Prompt: Retype the data below exactly, skipping pictures.

Supplied material:

☆ ☆ ☆ ☆ ☆

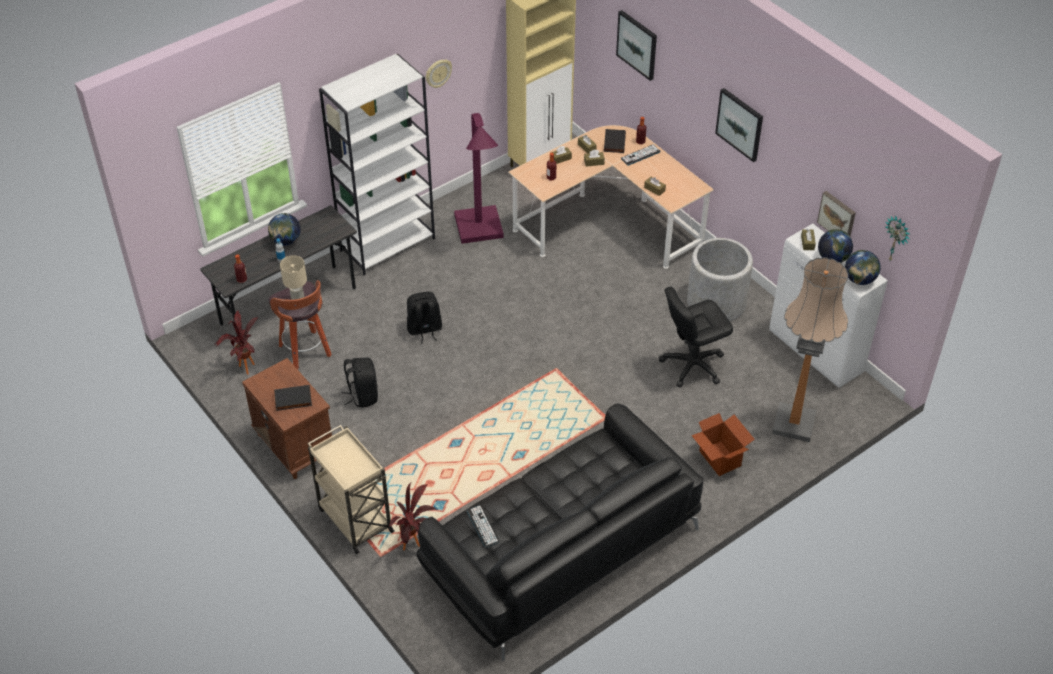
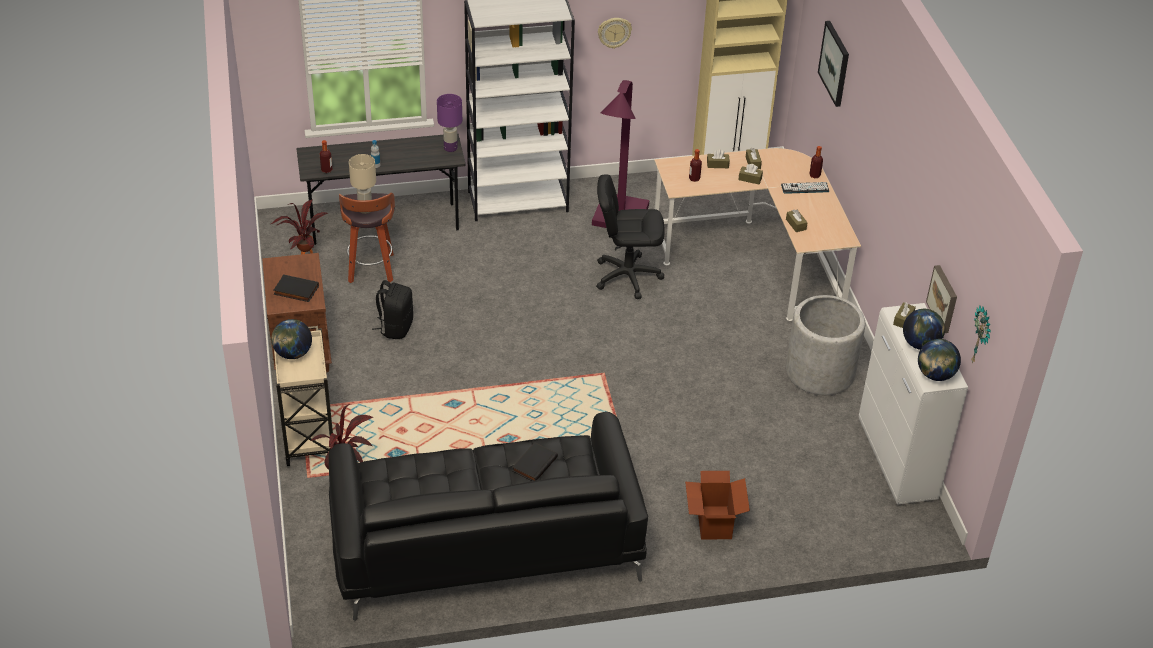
camera: 25 degrees right, 5 degrees down
globe [268,213,301,246] -> globe moved to [271,319,312,359]
black backpack [407,291,442,344] -> none
keyboard [467,505,500,548] -> none
black book [604,129,626,153] -> black book moved to [512,442,558,481]
black office chair [659,286,733,387] -> black office chair moved to [596,174,665,299]
picture [715,88,763,162] -> none
floor lamp [772,257,848,442] -> none
none -> purple table lamp [437,94,462,152]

☆ ☆ ☆ ☆ ☆

Solution to this task:
camera: 25 degrees right, 5 degrees down
globe [268,213,301,246] -> globe moved to [271,319,312,359]
black backpack [407,291,442,344] -> none
keyboard [467,505,500,548] -> none
black book [604,129,626,153] -> black book moved to [512,442,558,481]
black office chair [659,286,733,387] -> black office chair moved to [596,174,665,299]
picture [715,88,763,162] -> none
floor lamp [772,257,848,442] -> none
none -> purple table lamp [437,94,462,152]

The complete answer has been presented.